* [WHAT YOU WILL DO] From the line below that contains "cells are negative" to the line that contains "staining is identified", repeat every line exactly, both ends included, and nothing else.

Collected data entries

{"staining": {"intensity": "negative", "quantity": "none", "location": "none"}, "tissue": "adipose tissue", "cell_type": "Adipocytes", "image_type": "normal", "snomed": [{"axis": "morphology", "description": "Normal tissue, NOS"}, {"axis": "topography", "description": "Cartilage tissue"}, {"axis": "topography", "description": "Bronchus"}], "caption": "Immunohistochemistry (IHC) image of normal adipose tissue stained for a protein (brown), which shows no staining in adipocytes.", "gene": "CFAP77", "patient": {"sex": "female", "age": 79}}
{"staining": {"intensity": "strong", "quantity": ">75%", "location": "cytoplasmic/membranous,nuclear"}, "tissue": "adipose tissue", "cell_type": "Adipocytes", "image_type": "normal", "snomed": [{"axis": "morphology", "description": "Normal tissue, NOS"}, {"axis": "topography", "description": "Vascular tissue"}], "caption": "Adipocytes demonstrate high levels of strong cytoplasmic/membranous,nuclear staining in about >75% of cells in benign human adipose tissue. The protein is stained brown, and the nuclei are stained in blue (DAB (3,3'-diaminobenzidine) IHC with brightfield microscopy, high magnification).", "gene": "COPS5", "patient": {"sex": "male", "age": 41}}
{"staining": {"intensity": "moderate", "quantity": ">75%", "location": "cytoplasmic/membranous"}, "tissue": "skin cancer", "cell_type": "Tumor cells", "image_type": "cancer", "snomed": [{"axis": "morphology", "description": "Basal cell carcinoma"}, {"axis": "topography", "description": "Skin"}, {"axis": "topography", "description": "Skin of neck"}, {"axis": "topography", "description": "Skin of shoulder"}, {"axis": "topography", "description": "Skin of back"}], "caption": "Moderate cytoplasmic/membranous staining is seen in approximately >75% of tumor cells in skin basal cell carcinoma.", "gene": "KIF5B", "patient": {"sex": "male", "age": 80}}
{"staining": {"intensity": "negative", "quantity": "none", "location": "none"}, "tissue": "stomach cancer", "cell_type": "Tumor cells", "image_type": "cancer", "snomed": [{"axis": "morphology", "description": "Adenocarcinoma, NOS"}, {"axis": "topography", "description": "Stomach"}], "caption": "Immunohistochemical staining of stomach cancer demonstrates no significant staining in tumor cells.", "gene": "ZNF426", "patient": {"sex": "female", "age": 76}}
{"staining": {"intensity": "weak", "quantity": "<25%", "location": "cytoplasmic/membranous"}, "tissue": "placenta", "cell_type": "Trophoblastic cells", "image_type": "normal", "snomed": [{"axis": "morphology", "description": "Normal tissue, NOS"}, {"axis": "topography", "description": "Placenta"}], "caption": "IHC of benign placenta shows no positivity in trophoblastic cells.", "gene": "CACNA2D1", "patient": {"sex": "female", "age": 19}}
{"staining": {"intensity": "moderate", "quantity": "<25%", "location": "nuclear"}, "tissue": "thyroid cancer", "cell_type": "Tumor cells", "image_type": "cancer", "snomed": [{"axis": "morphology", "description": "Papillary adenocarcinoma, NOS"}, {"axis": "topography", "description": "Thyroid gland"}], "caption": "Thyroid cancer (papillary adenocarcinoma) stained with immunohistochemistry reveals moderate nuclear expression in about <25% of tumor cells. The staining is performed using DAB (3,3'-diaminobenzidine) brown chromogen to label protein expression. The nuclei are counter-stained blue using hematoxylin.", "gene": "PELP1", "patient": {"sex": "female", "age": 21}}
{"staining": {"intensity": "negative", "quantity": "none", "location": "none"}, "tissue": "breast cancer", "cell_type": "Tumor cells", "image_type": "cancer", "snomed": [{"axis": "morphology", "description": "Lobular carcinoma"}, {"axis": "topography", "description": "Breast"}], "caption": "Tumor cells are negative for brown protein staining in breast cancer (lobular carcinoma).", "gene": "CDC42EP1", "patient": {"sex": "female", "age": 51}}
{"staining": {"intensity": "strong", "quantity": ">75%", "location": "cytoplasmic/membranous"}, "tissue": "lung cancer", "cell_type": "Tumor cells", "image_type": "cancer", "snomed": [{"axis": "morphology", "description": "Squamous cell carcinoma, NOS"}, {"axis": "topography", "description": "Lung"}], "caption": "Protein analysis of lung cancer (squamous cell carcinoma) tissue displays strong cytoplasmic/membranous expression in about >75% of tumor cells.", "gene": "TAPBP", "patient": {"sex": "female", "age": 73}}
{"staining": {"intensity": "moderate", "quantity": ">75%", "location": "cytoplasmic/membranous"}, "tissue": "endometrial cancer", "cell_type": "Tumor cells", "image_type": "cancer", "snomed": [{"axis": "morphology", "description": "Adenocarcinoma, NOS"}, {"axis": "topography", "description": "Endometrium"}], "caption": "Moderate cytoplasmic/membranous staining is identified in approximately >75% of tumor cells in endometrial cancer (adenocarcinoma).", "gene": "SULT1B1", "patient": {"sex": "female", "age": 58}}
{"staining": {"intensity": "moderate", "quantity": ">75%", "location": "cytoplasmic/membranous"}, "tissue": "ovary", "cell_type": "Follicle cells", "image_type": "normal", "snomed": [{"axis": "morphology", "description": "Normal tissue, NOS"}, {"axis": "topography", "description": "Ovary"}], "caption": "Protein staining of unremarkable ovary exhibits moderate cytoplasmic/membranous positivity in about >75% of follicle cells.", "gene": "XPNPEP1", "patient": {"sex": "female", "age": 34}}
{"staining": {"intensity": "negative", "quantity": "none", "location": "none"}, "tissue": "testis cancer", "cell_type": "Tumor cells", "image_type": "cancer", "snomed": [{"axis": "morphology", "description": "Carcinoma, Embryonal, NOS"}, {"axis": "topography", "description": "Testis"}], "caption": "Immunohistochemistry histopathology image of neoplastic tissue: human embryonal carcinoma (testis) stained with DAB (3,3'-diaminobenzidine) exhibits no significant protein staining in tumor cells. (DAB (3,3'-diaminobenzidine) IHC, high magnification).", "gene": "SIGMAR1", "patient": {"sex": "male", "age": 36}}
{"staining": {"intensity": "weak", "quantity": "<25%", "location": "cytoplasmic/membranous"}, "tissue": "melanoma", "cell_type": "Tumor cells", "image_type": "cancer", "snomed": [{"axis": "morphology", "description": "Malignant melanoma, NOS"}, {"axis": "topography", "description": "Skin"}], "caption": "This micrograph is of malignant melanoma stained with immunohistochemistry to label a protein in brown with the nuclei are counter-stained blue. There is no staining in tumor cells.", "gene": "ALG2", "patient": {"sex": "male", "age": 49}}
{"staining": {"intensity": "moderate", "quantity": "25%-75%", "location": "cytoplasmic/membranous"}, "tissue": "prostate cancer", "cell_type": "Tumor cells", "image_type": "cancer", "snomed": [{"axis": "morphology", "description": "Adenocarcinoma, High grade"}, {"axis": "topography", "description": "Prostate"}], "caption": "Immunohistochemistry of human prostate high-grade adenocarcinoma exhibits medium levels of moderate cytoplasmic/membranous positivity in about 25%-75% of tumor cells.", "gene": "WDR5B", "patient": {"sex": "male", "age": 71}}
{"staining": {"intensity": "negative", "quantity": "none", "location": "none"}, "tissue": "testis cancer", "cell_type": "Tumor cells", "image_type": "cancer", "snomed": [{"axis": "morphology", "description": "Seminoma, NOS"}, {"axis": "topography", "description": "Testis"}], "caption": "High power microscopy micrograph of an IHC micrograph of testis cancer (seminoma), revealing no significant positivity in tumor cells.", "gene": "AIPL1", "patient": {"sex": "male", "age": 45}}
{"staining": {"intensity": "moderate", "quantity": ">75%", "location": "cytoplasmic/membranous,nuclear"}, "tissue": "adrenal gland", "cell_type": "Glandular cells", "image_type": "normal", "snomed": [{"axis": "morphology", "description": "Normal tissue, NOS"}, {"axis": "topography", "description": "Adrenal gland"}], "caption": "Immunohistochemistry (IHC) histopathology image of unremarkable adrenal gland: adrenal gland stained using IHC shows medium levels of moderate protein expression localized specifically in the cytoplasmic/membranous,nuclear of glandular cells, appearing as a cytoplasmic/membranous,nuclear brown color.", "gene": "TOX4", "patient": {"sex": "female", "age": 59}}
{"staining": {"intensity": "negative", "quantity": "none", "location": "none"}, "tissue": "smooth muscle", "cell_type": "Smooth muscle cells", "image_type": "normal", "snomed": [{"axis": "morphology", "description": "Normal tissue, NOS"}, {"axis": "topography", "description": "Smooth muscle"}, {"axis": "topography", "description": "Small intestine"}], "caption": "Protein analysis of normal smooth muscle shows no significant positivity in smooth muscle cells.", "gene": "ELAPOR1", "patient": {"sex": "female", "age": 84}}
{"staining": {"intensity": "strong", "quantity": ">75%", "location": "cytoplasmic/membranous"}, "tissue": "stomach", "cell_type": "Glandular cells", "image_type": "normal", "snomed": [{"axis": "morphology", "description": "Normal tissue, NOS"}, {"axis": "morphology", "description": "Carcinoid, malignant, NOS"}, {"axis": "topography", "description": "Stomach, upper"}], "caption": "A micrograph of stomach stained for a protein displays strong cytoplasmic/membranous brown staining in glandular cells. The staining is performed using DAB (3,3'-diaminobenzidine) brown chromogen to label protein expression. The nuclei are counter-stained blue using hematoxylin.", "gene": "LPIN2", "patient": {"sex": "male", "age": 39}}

* [EXERCISE RESPONSE]
{"staining": {"intensity": "negative", "quantity": "none", "location": "none"}, "tissue": "breast cancer", "cell_type": "Tumor cells", "image_type": "cancer", "snomed": [{"axis": "morphology", "description": "Lobular carcinoma"}, {"axis": "topography", "description": "Breast"}], "caption": "Tumor cells are negative for brown protein staining in breast cancer (lobular carcinoma).", "gene": "CDC42EP1", "patient": {"sex": "female", "age": 51}}
{"staining": {"intensity": "strong", "quantity": ">75%", "location": "cytoplasmic/membranous"}, "tissue": "lung cancer", "cell_type": "Tumor cells", "image_type": "cancer", "snomed": [{"axis": "morphology", "description": "Squamous cell carcinoma, NOS"}, {"axis": "topography", "description": "Lung"}], "caption": "Protein analysis of lung cancer (squamous cell carcinoma) tissue displays strong cytoplasmic/membranous expression in about >75% of tumor cells.", "gene": "TAPBP", "patient": {"sex": "female", "age": 73}}
{"staining": {"intensity": "moderate", "quantity": ">75%", "location": "cytoplasmic/membranous"}, "tissue": "endometrial cancer", "cell_type": "Tumor cells", "image_type": "cancer", "snomed": [{"axis": "morphology", "description": "Adenocarcinoma, NOS"}, {"axis": "topography", "description": "Endometrium"}], "caption": "Moderate cytoplasmic/membranous staining is identified in approximately >75% of tumor cells in endometrial cancer (adenocarcinoma).", "gene": "SULT1B1", "patient": {"sex": "female", "age": 58}}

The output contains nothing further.